Either way, I think your only two options in this case are to:

1) Ask Verizon to move you to a dedicated, smaller subnet (probably the best option)
2) Setup rules on the Verizon Interface to allow the traffic you want. The other company will need to setup a rule in Exchange for your domain to ignore your MX and send to the Verizon interface.

Any other companies you deal with on your same Verizon subnet would need to do that same. So, #1 is the best option.

Riley

 

[timberdoodle]

Thanks Riley. When we spoke to our ISP on Tuesday they claimed that Verizon said there was no known issue with our configuration. Of course, I'm assuming whoever that is has no idea what VLSM is.....

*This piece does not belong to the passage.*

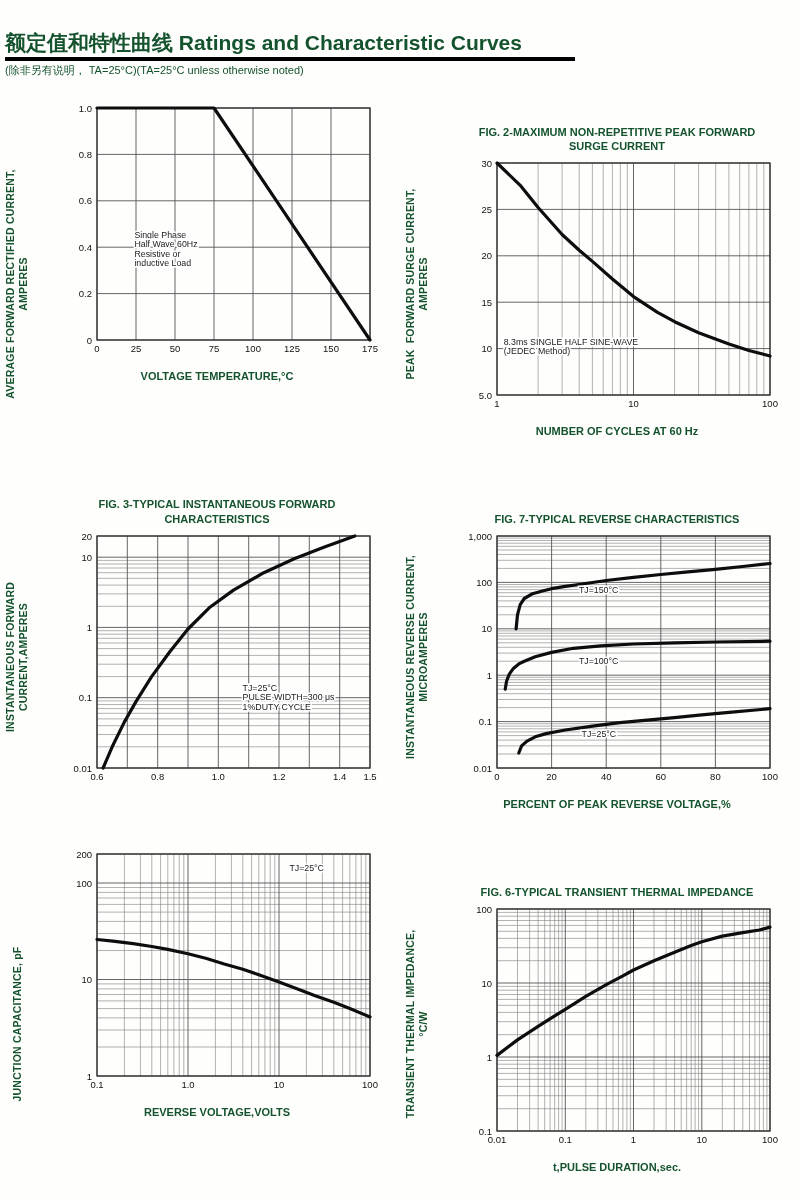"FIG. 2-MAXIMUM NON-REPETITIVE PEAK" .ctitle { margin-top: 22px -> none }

Anyways I think you are spot on with that and I'm going to push to get our IPs changed. I don't want this to surface again for some other service I am not aware of.

 

[timberdoodle]

Ok so....

I spoke with Sonicwall regarding routing SMTP out the primary interface. Everything was configured properly so they pointed fingers at the /24 mask.
I got Verizon "network technician" too look at it. After a day they came back and said there was nothing they could do. The town is configured as a MAN and although it would be possible to move to another subnet it is out of the scope of our SLA. "Best effort service" I guess.

I got Sonicwall tier 3 support who basically changes the subnet mask on our Verizon interface to a /30 and everything still works. Which is weird cause I tried a /28 prior and that failed. Anyways, seems to be working inkwell with the SMTP route statement.